Yesterday, one of my boys asked me for gas money. He had a break in income when he recently switched jobs, so he was short on cash. Being the understanding father, I lent him my credit card. It was only when I received a call two hours later from a stranger that I rethought my decision. “Is this Dan St. Romain? I believe I found your credit card sitting on the gas pump at Valero.” Yes. This incredibly good Samaritan turned in the card and did some searching to find my number. (This is where having an unusual last name pays off.)
When my son saw me shortly thereafter, he immediately began apologizing and explaining – then he just stopped and waited. “Rebuttal?” he said. “Nope,” I said. He just looked at me, blinked, apologized again, and walked out of the room. Later that day he came with me to get something to eat, as he put it, “just to come along.” He didn’t eat anything. And even later when leaving the house he spontaneously said he needed a hug before exiting. That was when I realized – my son’s own guilt is the gift that keeps on giving.

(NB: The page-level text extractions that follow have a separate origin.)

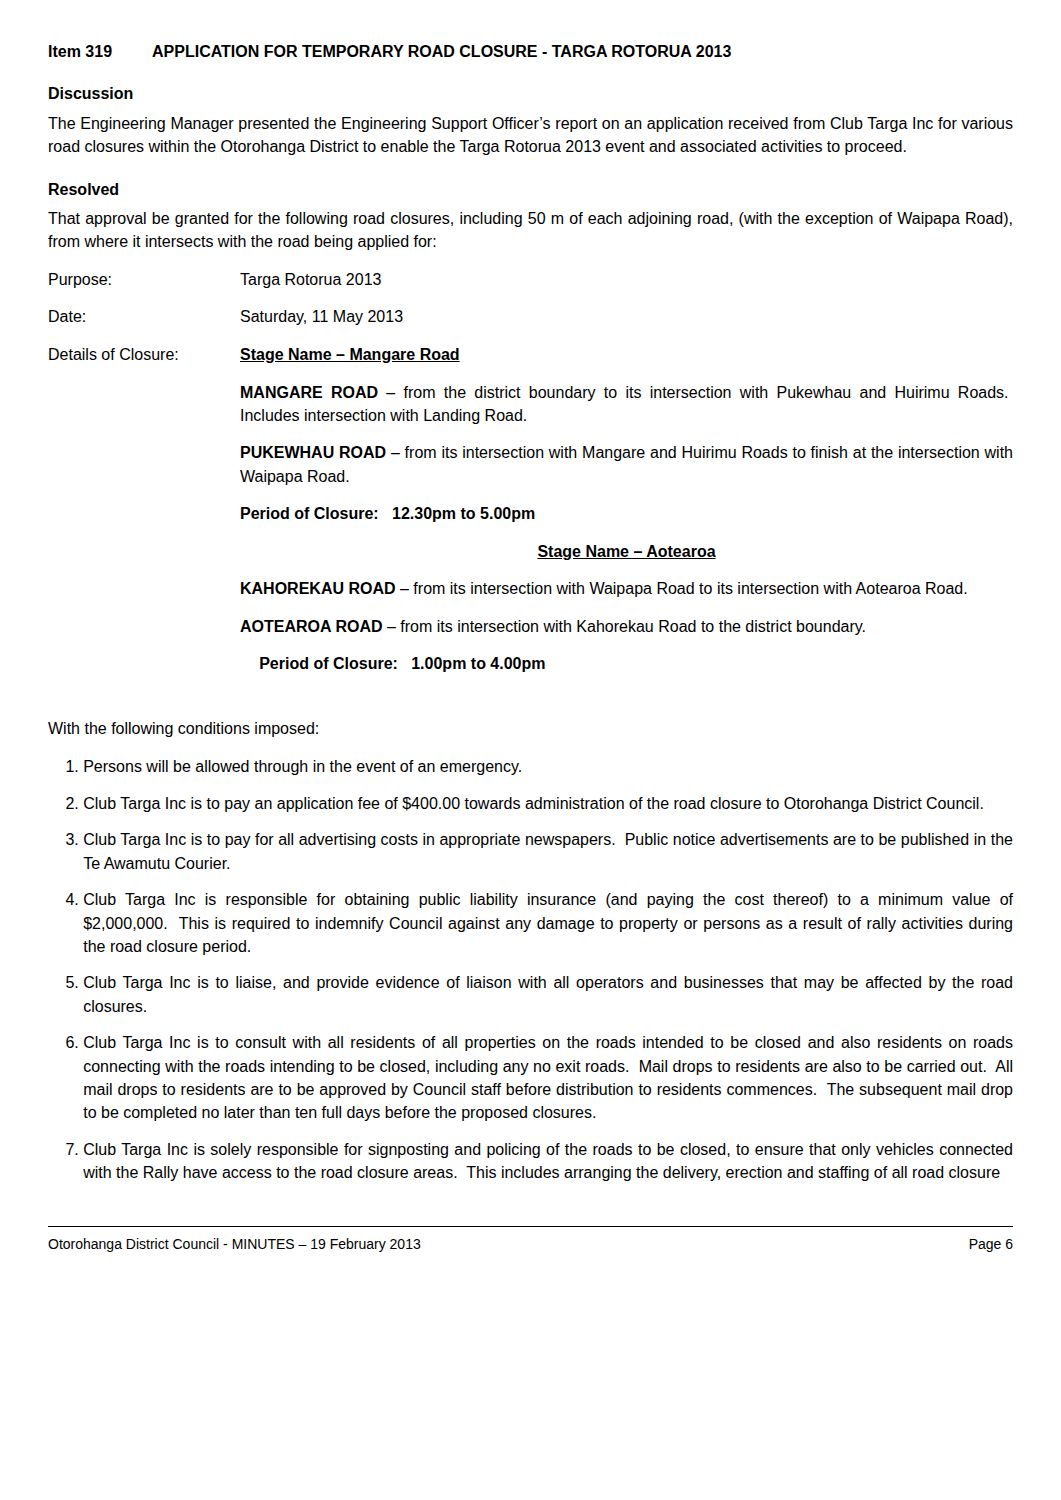Item 319 APPLICATION FOR TEMPORARY ROAD CLOSURE - TARGA ROTORUA 2013
Discussion
The Engineering Manager presented the Engineering Support Officer’s report on an application received from Club Targa Inc for various road closures within the Otorohanga District to enable the Targa Rotorua 2013 event and associated activities to proceed.
Resolved
That approval be granted for the following road closures, including 50 m of each adjoining road, (with the exception of Waipapa Road), from where it intersects with the road being applied for:
| Purpose: | Targa Rotorua 2013 |
| Date: | Saturday, 11 May 2013 |
| Details of Closure: | Stage Name – Mangare Road MANGARE ROAD – from the district boundary to its intersection with Pukewhau and Huirimu Roads. Includes intersection with Landing Road. PUKEWHAU ROAD – from its intersection with Mangare and Huirimu Roads to finish at the intersection with Waipapa Road. Period of Closure: 12.30pm to 5.00pm Stage Name – Aotearoa KAHOREKAU ROAD – from its intersection with Waipapa Road to its intersection with Aotearoa Road. AOTEAROA ROAD – from its intersection with Kahorekau Road to the district boundary. Period of Closure: 1.00pm to 4.00pm |
With the following conditions imposed:
Persons will be allowed through in the event of an emergency.
Club Targa Inc is to pay an application fee of $400.00 towards administration of the road closure to Otorohanga District Council.
Club Targa Inc is to pay for all advertising costs in appropriate newspapers. Public notice advertisements are to be published in the Te Awamutu Courier.
Club Targa Inc is responsible for obtaining public liability insurance (and paying the cost thereof) to a minimum value of $2,000,000. This is required to indemnify Council against any damage to property or persons as a result of rally activities during the road closure period.
Club Targa Inc is to liaise, and provide evidence of liaison with all operators and businesses that may be affected by the road closures.
Club Targa Inc is to consult with all residents of all properties on the roads intended to be closed and also residents on roads connecting with the roads intending to be closed, including any no exit roads. Mail drops to residents are also to be carried out. All mail drops to residents are to be approved by Council staff before distribution to residents commences. The subsequent mail drop to be completed no later than ten full days before the proposed closures.
Club Targa Inc is solely responsible for signposting and policing of the roads to be closed, to ensure that only vehicles connected with the Rally have access to the road closure areas. This includes arranging the delivery, erection and staffing of all road closure
Otorohanga District Council - MINUTES – 19 February 2013 Page 6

Sometimes words just complicate things. When you have a healthy relationship with an individual and conflict occurs, let silence work a little magic. Our own internal voices have more power over our actions than the voices of others – so build strong relationships that prompt others to reflect on their behaviors. Though my son will inevitably make more mistakes in the future, I believe the natural consequence of his own guilt will help him be more careful moving forward. As a dad, I can’t really ask for more than that.